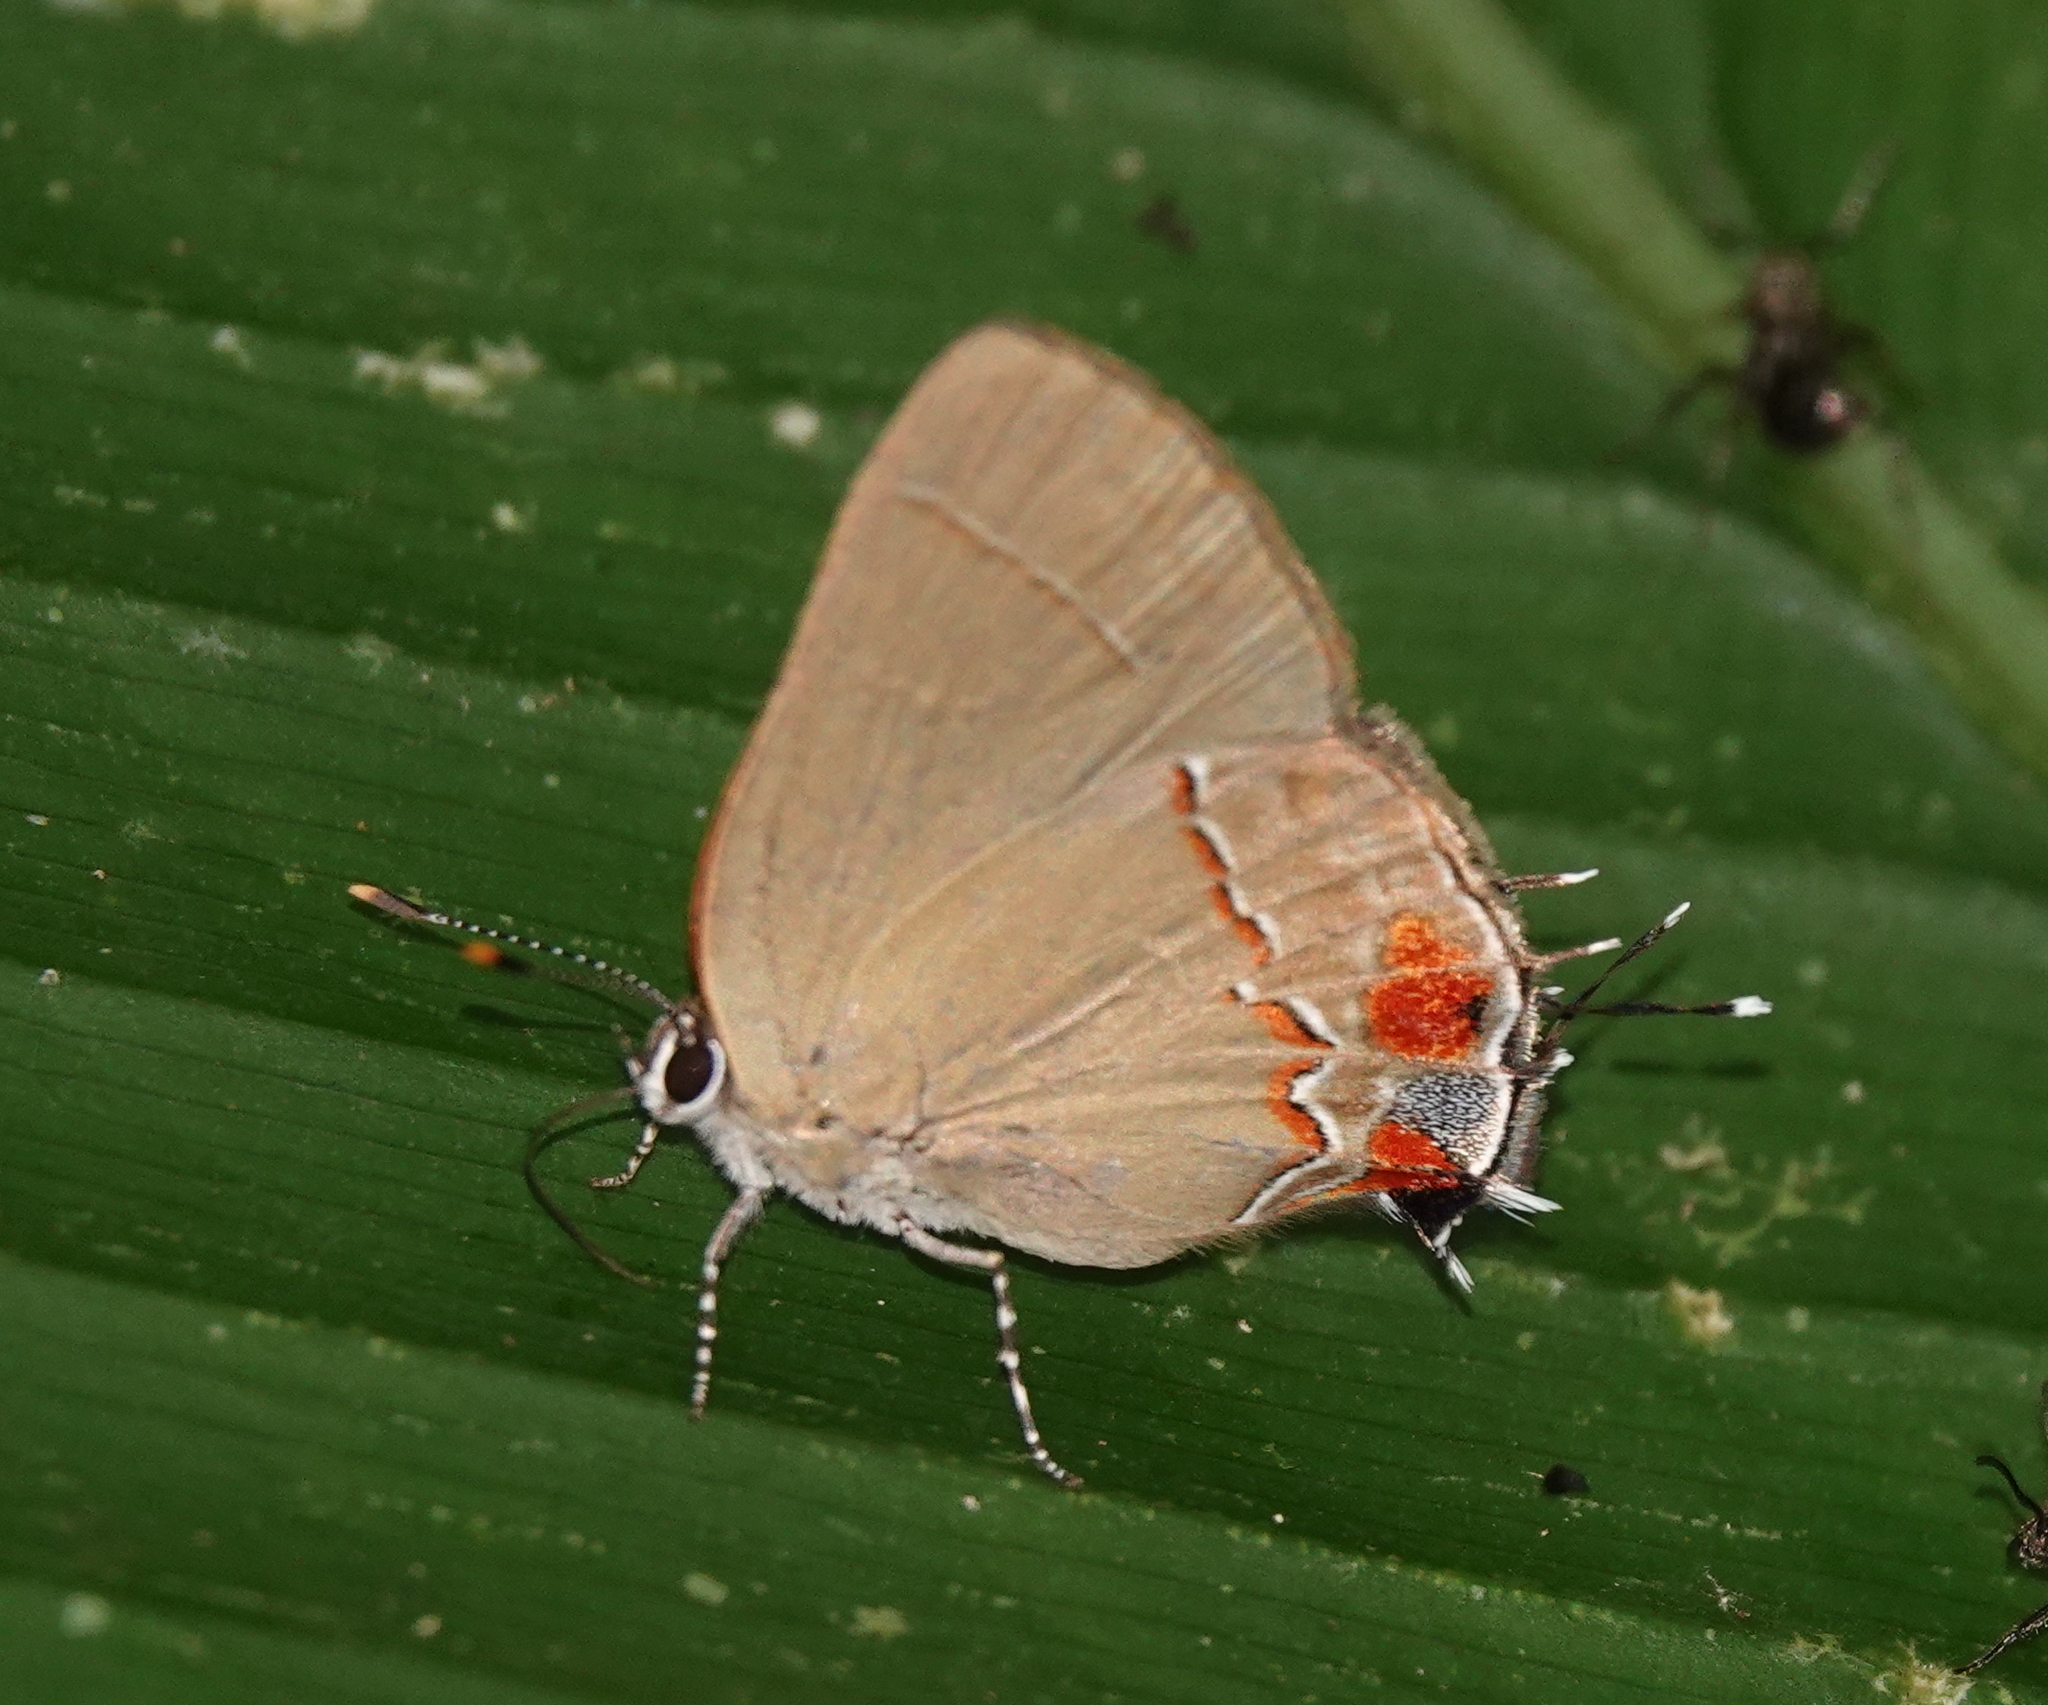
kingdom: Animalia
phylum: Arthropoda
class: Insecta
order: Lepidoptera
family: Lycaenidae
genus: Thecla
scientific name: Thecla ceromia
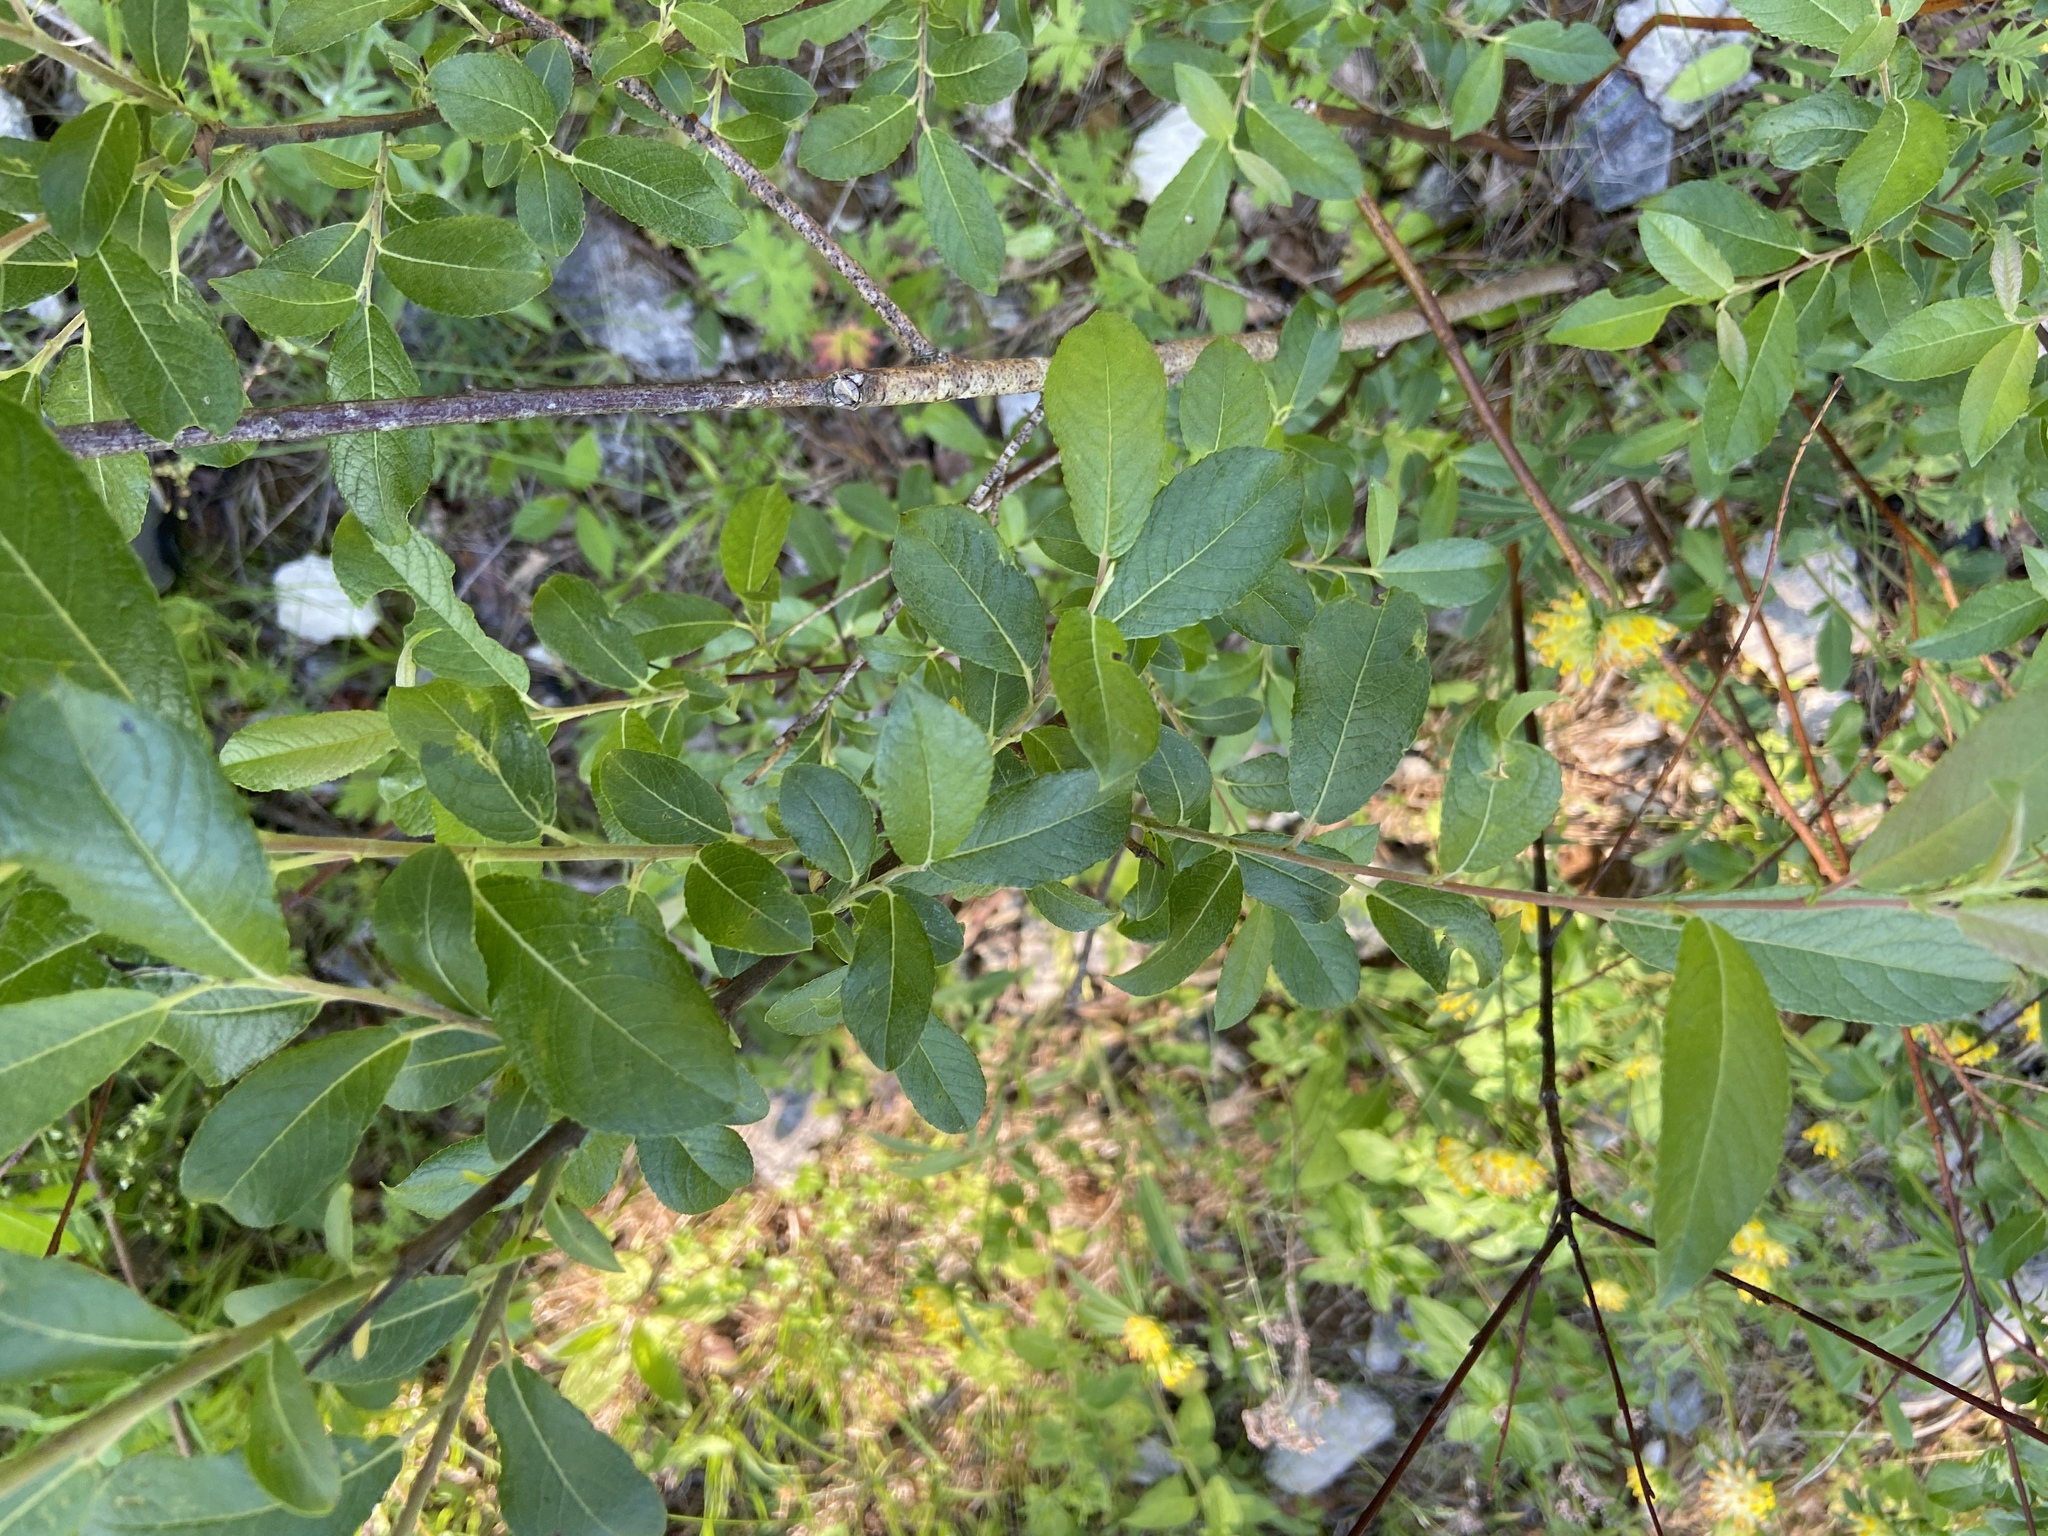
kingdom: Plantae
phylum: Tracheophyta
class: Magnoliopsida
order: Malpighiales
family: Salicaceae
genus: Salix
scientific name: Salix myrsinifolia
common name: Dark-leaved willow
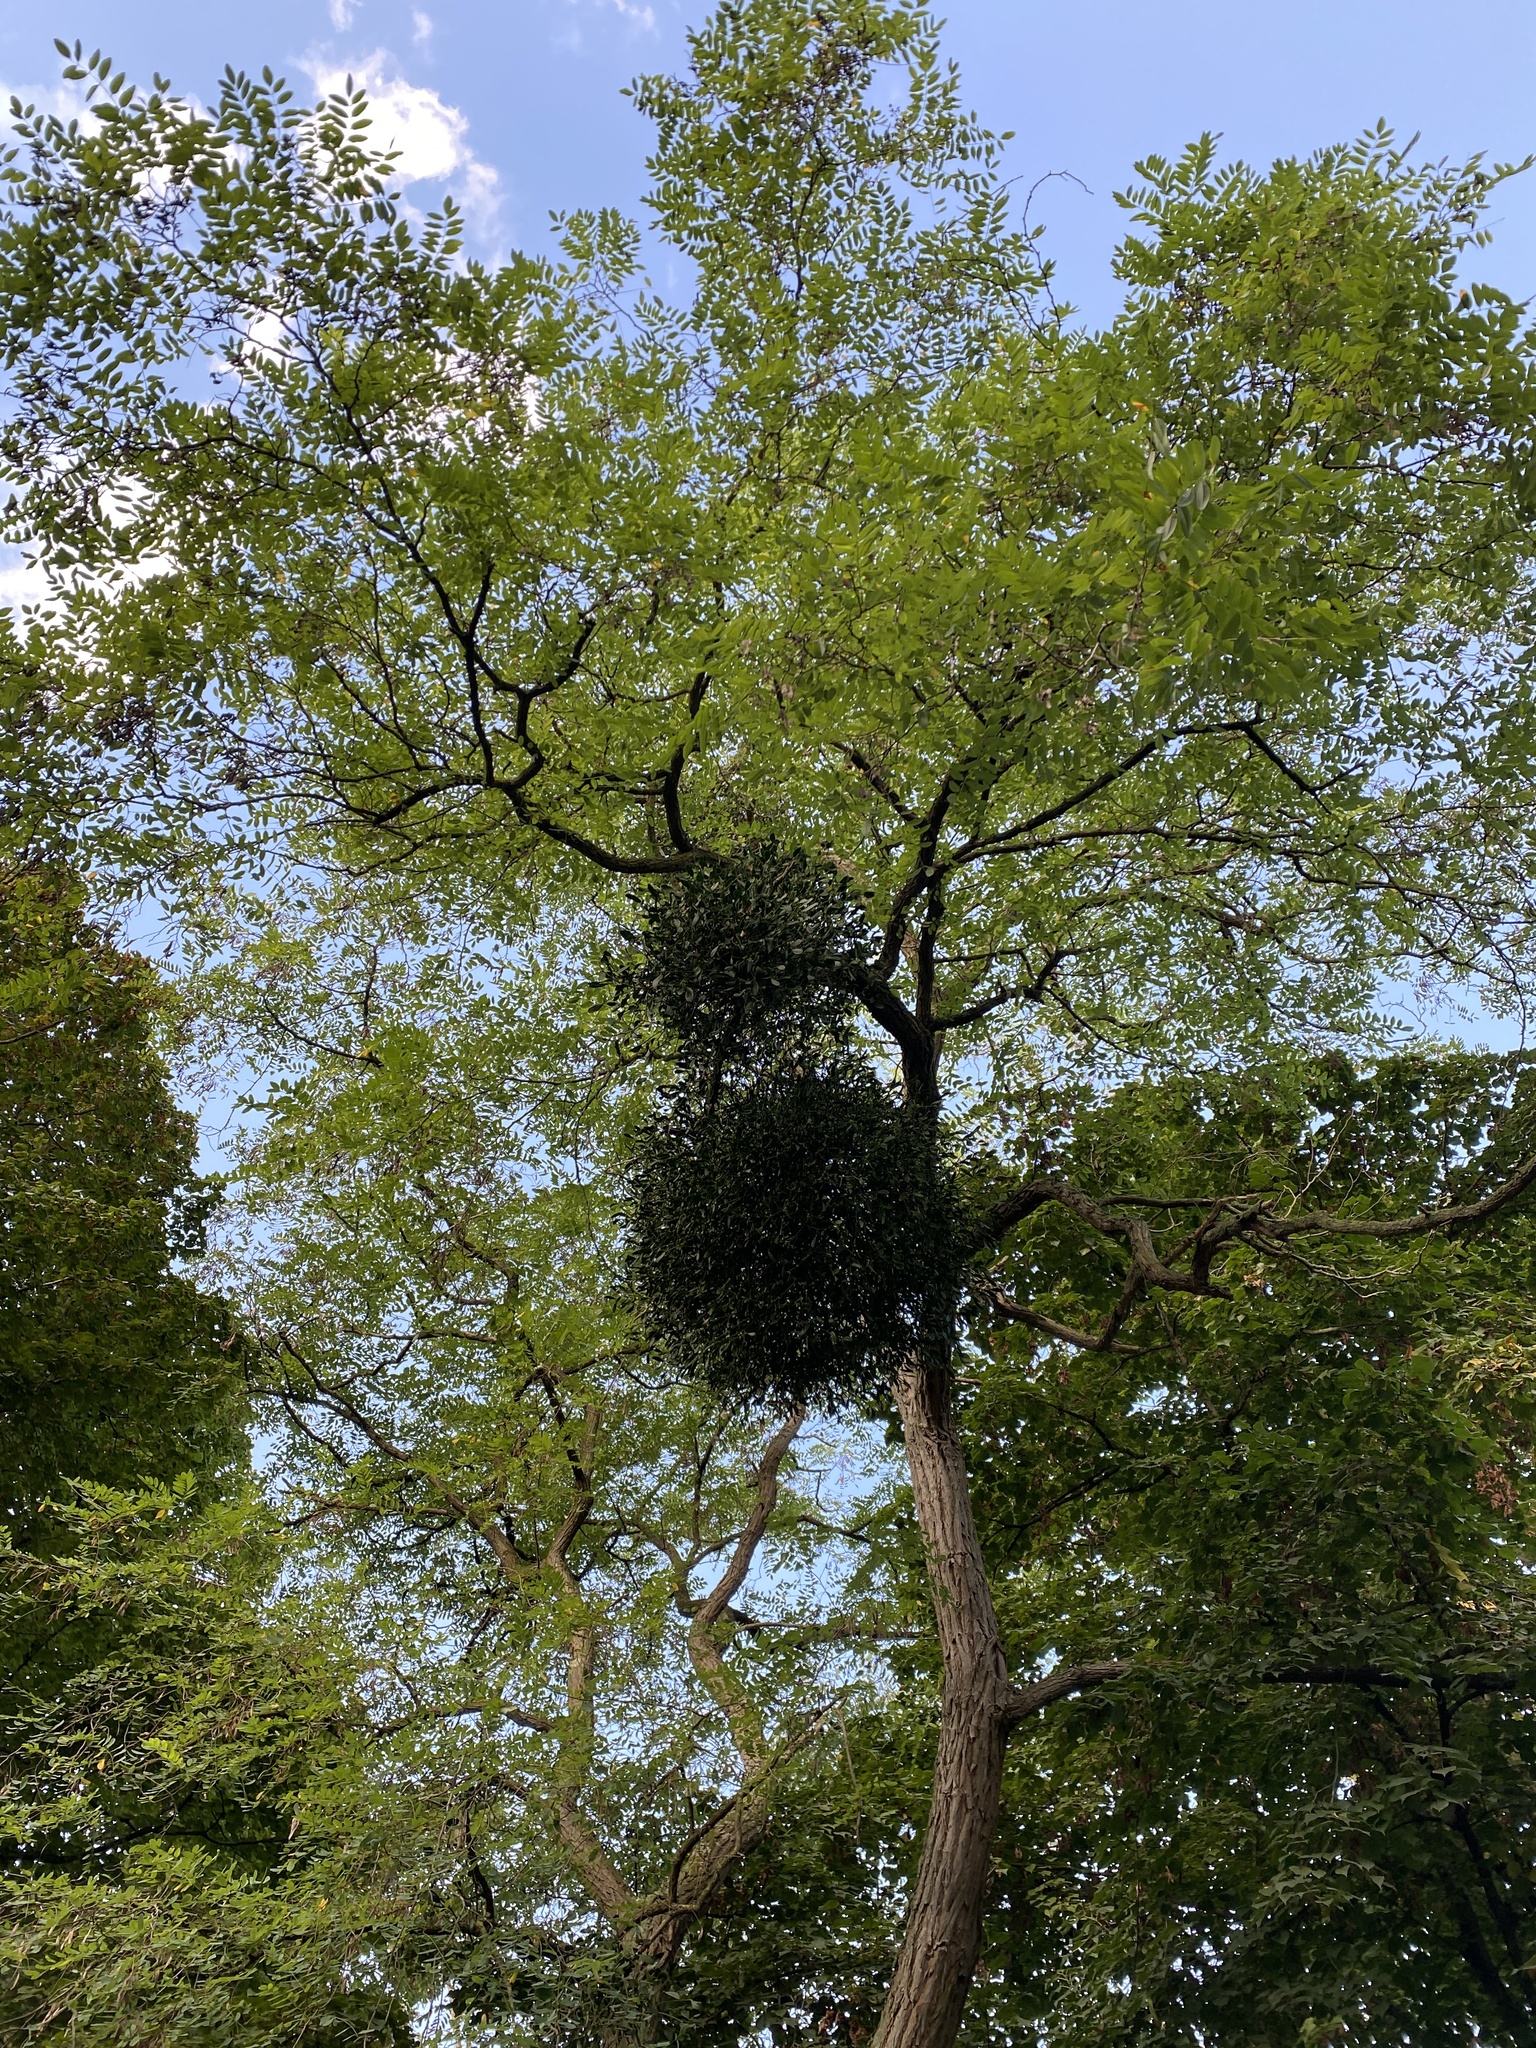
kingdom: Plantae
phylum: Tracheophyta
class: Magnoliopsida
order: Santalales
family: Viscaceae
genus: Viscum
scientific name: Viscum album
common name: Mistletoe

■ **SHORT EXERCISE**
Copy every line of text in the rows above, word for word, leaving out the pictures.

■ **FINAL ANSWER**
kingdom: Animalia
phylum: Arthropoda
class: Insecta
order: Lepidoptera
family: Lycaenidae
genus: Thecla
scientific name: Thecla ceromia
kingdom: Plantae
phylum: Tracheophyta
class: Magnoliopsida
order: Malpighiales
family: Salicaceae
genus: Salix
scientific name: Salix myrsinifolia
common name: Dark-leaved willow
kingdom: Plantae
phylum: Tracheophyta
class: Magnoliopsida
order: Santalales
family: Viscaceae
genus: Viscum
scientific name: Viscum album
common name: Mistletoe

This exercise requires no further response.